Found a few pics of unusual rock formations around the Eyre Peninsula and Gawler Ranges. They call it Granite country.
Thanks Yorkes, dunno if he was a pom, he was well spoken with that private school accent all you croweaters have.:-)
Nice pics, will have to have a poke around there when we are on our way west, my missus has a good little business doing landscape photography, so she loves SA.
Gee Yorkesurfer, I didn't know they invented submarines that long ago, thee ol captain would of go a rude awakening opening the lid to find dry land.
That your caravan?
Nah crustt I have a more modest camper trailer that I tow behind my Pathfinder. Dunno how well that massive van would go off road but it sure looks comfy!
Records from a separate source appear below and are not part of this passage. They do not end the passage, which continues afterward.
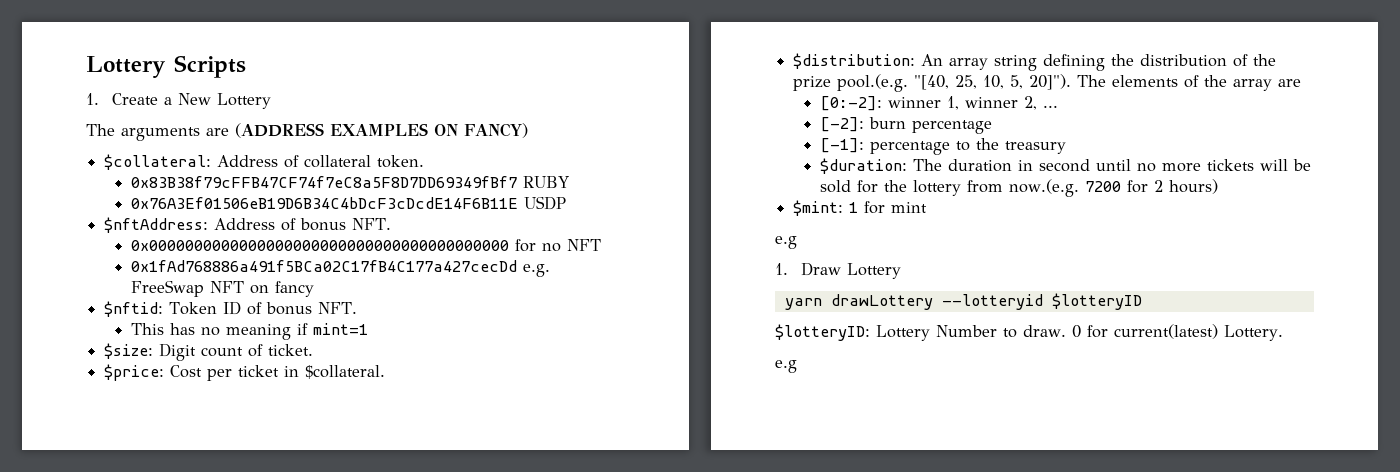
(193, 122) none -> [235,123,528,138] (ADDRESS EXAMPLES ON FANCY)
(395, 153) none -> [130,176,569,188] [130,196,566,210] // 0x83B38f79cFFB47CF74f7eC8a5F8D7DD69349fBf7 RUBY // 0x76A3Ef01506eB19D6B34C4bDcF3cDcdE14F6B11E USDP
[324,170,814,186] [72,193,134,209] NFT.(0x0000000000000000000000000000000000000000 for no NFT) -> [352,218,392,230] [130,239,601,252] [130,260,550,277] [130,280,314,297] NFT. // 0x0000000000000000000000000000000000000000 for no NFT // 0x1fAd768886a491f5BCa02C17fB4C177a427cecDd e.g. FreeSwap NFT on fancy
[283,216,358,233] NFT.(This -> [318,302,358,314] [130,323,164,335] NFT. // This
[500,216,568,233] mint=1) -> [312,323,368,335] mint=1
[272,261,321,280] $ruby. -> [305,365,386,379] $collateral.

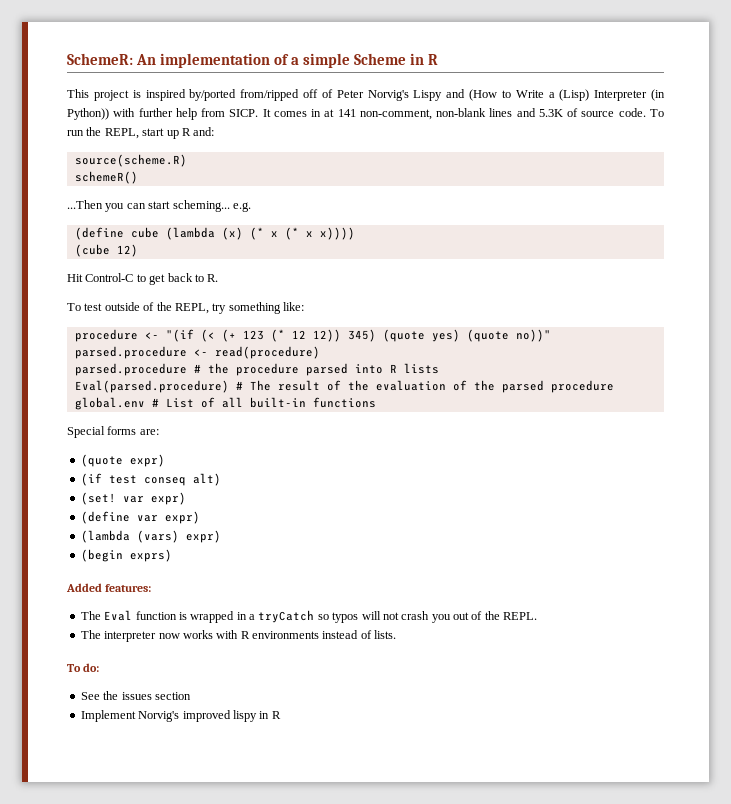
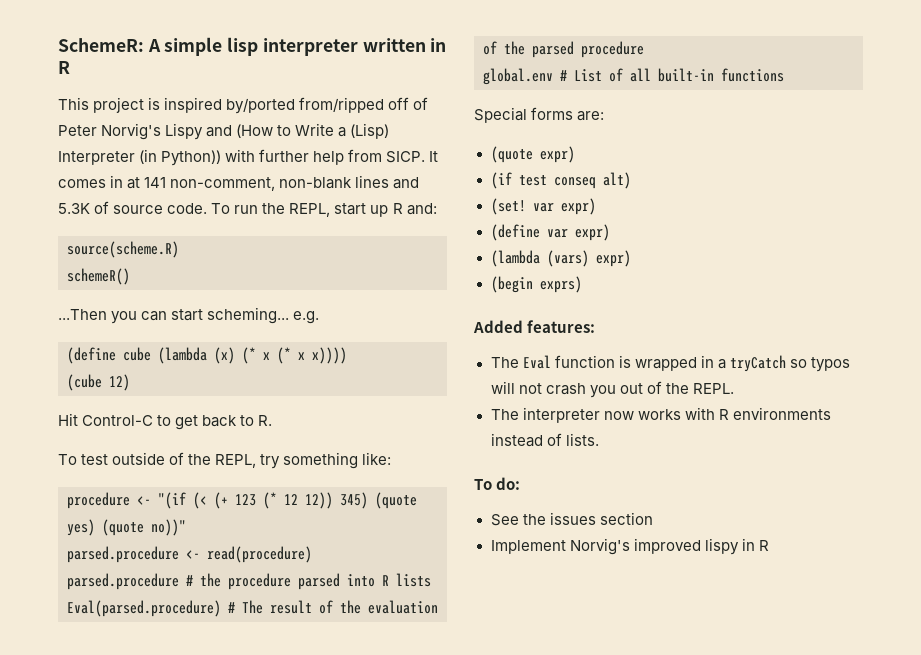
[136,53,407,68] An implementation of a simple Scheme -> [147,37,426,56] A simple lisp interpreter written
If you google Gawler Ranges there's more pics/info on what's up there. It's a photographers paradise, your wife will love it.
And Welly yeah that submarine is crazy out there in the desert. A 4wd club built it as a tourist attraction. The nearby Lake Gairdner sure isn't deep enough to submerge it. It's one of the driest flattest salt lakes in the world and has been the site of various land speed record attempts over the years.
Wow, epic stories YS and TGF, love reading about this stuff, especially about places hardly any one has ever been!